Not that this isn't good. It really is but I can see it being unnatural for some. If only there was a way to do this without changing so much of your usual habits and kind of fitting yourself into a workflow someone else designed then it'd be massively popular. That said, this far from unimpressive. It's awesome and I'm sure a ton of people will find it super useful. But even the people who are getting Nigerian inheritances need some love. If someone built something that addressed the people that would use this but is also useful to the inheritance people I bet you anything those non-power users would actually find ways to use it even if they aren't busy a lot like how people who aren't social butterflies still log into Facebook and post status updates once a day.

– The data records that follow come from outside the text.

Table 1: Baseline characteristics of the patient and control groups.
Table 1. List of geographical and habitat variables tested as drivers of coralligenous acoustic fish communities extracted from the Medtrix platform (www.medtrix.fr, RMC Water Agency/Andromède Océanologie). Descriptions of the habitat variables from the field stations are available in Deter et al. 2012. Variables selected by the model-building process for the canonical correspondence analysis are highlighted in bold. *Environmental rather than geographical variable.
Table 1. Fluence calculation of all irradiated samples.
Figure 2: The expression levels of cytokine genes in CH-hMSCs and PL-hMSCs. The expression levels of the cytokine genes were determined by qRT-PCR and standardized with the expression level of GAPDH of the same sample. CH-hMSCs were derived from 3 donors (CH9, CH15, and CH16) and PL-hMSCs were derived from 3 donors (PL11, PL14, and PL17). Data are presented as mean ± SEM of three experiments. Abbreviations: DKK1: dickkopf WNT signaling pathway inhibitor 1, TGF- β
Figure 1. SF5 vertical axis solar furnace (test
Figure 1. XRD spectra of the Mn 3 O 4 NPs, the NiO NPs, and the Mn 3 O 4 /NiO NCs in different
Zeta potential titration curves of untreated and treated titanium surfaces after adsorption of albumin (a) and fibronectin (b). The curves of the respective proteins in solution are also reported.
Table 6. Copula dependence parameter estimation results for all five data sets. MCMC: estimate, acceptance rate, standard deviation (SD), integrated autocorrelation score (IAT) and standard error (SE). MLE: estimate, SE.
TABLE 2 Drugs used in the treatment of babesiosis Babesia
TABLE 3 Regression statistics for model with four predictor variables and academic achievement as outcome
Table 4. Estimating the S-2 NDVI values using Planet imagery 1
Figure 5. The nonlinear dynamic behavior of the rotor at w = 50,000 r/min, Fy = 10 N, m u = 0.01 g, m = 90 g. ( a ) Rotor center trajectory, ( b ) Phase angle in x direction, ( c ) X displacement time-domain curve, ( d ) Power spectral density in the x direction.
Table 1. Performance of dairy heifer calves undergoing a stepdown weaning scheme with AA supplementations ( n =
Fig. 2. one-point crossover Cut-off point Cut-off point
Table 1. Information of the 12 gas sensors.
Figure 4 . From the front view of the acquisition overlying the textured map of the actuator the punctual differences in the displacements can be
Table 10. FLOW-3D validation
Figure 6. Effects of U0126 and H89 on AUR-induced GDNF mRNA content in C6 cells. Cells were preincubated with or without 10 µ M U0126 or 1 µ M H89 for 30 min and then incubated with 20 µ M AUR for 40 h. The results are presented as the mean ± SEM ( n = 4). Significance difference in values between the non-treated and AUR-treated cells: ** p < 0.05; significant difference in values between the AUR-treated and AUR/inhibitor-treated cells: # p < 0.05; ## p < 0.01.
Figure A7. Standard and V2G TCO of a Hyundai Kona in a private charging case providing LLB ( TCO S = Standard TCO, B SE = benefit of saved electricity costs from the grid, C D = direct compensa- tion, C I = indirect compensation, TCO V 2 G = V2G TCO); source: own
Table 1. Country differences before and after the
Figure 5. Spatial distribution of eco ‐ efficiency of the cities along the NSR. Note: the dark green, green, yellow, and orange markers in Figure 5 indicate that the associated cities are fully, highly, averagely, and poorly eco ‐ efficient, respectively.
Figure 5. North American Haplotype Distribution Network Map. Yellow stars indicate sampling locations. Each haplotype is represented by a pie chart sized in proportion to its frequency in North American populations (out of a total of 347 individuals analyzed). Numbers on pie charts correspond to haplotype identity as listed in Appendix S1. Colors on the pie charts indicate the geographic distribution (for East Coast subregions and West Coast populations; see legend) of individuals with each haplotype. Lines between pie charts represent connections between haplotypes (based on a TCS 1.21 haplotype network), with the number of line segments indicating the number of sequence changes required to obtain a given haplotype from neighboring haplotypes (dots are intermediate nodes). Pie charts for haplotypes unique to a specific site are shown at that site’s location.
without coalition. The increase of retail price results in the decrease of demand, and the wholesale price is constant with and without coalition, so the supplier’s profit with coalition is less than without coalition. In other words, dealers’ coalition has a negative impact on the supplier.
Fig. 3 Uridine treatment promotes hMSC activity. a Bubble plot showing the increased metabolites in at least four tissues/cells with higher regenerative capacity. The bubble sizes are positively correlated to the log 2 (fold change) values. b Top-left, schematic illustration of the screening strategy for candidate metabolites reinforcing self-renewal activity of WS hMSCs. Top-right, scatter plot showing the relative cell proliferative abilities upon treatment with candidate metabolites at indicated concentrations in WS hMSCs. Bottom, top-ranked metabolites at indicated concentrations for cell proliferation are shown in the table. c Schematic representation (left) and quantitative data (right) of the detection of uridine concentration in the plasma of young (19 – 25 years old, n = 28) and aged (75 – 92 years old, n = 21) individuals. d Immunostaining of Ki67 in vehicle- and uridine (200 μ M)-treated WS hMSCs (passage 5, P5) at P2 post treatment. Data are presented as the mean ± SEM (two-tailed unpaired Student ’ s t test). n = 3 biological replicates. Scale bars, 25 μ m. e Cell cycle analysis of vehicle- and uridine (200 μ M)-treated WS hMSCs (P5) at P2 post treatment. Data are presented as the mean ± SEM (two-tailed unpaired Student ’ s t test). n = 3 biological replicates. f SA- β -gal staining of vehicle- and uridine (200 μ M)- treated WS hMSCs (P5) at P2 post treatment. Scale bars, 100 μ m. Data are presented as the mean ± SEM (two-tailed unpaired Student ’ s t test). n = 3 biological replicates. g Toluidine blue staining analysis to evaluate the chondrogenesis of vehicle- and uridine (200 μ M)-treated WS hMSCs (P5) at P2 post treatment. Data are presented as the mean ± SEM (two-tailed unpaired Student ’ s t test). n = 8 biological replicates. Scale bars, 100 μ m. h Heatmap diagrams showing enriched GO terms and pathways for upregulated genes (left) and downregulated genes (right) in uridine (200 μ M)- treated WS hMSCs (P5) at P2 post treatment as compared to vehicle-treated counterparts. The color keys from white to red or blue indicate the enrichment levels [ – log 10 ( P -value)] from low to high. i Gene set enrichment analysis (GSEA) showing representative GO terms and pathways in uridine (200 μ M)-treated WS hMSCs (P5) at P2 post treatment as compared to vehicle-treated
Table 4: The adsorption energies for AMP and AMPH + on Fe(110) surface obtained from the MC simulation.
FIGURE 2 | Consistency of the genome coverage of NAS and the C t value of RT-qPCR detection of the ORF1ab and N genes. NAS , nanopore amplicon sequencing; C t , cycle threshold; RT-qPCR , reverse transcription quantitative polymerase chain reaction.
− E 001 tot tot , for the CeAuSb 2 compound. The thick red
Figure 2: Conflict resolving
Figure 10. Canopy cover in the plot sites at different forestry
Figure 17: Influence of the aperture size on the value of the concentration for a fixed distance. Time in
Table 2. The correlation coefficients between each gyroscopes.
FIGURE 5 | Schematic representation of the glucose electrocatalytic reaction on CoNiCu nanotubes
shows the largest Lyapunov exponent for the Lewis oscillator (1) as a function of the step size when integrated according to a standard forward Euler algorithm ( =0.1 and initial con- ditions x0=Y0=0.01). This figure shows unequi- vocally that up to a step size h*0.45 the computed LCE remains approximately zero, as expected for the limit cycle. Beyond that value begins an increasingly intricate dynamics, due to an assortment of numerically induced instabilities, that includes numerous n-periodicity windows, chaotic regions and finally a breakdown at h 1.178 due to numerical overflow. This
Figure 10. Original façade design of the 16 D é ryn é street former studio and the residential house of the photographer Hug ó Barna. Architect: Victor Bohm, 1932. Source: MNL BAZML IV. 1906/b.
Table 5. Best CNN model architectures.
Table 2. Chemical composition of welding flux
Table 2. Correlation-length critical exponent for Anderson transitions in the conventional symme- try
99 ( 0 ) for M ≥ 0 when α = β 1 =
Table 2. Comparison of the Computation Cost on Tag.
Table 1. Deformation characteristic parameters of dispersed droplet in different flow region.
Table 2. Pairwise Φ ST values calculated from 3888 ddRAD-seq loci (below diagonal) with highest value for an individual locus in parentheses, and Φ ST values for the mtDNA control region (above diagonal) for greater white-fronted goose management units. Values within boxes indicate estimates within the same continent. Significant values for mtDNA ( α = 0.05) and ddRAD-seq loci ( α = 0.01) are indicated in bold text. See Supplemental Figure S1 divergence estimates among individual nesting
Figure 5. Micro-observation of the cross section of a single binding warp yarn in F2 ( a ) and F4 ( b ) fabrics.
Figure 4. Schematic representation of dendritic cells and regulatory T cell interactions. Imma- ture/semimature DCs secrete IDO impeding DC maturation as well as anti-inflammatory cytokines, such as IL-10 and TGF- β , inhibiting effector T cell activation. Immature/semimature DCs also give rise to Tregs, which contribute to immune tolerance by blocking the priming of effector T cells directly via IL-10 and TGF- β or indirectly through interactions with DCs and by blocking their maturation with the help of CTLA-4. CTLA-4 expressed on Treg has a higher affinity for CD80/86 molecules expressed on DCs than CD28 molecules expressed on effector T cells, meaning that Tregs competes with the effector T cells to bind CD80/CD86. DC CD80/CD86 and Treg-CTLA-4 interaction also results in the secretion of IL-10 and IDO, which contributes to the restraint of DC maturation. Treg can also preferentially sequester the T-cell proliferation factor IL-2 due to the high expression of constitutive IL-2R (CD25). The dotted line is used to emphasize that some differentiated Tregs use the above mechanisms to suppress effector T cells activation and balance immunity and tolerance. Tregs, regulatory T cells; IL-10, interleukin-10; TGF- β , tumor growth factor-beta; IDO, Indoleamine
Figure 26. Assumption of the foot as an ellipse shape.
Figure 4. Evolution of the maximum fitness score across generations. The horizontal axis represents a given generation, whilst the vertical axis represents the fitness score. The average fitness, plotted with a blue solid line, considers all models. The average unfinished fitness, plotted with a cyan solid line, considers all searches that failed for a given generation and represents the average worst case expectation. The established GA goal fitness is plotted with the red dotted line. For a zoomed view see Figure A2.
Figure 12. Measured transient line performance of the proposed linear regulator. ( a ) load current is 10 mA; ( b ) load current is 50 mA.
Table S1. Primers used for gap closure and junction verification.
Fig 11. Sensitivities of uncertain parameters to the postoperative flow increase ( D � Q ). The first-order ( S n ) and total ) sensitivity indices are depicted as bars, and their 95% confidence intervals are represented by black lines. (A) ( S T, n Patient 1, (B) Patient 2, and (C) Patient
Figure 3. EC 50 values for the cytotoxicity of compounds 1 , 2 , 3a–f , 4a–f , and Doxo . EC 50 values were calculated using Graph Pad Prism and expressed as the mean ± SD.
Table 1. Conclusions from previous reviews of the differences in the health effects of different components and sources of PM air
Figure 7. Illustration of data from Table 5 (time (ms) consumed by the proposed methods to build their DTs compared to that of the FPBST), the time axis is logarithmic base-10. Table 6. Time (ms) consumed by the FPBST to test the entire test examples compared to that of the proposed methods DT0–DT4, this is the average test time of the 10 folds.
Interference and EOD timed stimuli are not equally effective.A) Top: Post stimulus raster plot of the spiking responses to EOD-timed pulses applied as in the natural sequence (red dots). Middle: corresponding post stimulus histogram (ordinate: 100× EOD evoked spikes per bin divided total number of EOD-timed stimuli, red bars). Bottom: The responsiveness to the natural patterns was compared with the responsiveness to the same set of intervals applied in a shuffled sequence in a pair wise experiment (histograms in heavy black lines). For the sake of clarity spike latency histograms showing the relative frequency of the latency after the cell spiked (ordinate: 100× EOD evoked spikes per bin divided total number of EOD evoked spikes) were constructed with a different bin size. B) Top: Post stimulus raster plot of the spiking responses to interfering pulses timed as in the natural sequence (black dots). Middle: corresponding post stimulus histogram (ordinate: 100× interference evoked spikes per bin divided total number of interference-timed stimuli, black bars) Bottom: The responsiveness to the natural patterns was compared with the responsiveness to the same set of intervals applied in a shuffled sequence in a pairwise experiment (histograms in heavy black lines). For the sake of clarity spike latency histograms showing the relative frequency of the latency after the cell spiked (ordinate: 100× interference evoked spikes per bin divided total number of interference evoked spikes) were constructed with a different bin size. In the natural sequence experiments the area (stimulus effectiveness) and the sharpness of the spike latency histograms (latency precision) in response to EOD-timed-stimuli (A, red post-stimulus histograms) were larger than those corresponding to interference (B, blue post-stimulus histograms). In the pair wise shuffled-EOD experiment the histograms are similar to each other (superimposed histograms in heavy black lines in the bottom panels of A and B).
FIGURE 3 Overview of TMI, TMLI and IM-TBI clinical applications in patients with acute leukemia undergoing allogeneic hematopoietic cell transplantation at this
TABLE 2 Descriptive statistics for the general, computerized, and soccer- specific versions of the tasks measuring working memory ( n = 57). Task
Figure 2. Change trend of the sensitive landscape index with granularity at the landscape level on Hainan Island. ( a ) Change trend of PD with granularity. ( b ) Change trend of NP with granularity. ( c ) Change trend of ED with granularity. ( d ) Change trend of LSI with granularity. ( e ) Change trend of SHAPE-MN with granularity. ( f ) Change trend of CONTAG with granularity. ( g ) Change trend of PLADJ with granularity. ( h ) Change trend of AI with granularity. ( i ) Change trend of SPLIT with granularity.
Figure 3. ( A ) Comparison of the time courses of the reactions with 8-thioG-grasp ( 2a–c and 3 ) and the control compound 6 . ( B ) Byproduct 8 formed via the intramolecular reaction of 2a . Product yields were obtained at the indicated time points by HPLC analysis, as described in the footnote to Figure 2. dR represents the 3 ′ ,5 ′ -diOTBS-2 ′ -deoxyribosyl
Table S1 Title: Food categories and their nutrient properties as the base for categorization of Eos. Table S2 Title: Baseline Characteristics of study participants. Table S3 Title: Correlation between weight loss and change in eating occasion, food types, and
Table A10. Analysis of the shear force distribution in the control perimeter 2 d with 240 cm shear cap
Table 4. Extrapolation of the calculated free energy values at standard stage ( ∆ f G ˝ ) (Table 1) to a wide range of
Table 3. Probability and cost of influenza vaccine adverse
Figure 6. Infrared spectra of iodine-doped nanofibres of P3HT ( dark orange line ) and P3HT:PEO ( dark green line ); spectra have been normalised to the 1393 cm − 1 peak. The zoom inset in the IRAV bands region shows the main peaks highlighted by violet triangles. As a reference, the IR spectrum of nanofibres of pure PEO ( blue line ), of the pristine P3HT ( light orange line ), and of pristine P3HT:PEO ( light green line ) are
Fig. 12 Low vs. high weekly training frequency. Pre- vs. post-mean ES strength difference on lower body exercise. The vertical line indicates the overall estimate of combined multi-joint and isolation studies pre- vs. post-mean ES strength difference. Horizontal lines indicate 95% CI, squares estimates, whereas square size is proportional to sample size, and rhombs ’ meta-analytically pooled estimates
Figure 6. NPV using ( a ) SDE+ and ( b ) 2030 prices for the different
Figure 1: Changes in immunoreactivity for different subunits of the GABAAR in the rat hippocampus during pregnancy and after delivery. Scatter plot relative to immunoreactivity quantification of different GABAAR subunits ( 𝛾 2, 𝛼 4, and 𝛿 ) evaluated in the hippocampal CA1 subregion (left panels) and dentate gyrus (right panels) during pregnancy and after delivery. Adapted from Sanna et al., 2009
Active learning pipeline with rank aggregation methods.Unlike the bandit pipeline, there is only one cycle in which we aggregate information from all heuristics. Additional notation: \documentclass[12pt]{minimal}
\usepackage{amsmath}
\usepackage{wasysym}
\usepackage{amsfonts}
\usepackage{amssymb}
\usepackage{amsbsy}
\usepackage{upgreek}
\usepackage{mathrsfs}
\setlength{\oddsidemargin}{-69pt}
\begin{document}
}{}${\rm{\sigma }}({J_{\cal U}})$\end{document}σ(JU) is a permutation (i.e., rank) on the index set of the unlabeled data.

I really truly believe that some form of project management can and will replace email and it can become integrated into our lives like Facebook my biggest qualm with project management is the project part. People aren't always necessarily working on projects but we sure do work with groups and keeping track of what's going on in all those groups is tough. I haven't seen anything that does it the way I feel it should yet. I'm not talking socially either. I'm talking about a tool that'll let you see what your family is up to or what your church group is doing etc. Yeah, I just described Facebook but the difference will be in how it lends itself to being used. Like if Facebook and Bascamp had a baby.
If you cannot search, read and write messages OFFLINE it has failed in my eyes. Outside of silicon valley or whereever, there are places where you will not get a connection.
Furthermore, it'd have to be more of a protocol rather than a service itself. many companies will not rely on some third party for hosting their most valuable information and communication network. same goes for individuals, probably <1%, but that is the tech-savy crowd...
Along with that we also plan on providing offline support through standalone clients - though this isn't something we are focusing on at the moment. Right now we just want to get the user experience perfected.
e.g.
Create task in Asana when mail labeled Todo http://ifttt.com/recipes/18551
I am really focusing on ways to turn your email into something that is easy to act on.
The project never grew past MVP, but lately I've been using Asana and it seems to be very close to what I was envisioning. I wonder if they're aiming to be an email replacement down the road. I could certainly see it happening, and they're already on the right path. There's no way they're planning on changing the world [1] with just a todo list app :)
[1] http://latimesblogs.latimes.com/technology/2011/11/facebook-...
> "We think it will be as impactful on the world as Facebook was." - Dustin Moskovitz (fb/asana)
What I am really looking forward to is http://fluent.io
http://paulgraham.com/ambitious.html
"2. Replace Email
"Email was not designed to be used the way we use it now. Email is not a messaging protocol. It's a todo list. Or rather, my inbox is a todo list, and email is the way things get onto it. But it is a disastrously bad todo list."
If anyone wants to experiment with such things, please contact me (alanhogan.com/contact), and we can trade public keys. Our experiences will inform a related blog post I am working on.
It's basically a webmail where you can decide to either send somebody a task or an email. Everything goes through email though and you can send a task to anyone, even people from outside the system. They can then either collaborate via email or register to use the system themselves.
Of course it's integrated with an IM, file storage solution where you can attach those files, browse a stream of sent/received attachments. It also has a project tree and reports per-user or project, with really simple and integrated time tracking. AND it has a built in calendar with an innovative twist.
Basically it's an all-in-one business management tool tightly integrated with email in order to let you use the tools you know (email) but still capture all the knowledge and track all the tasks without switching to 10 different apps.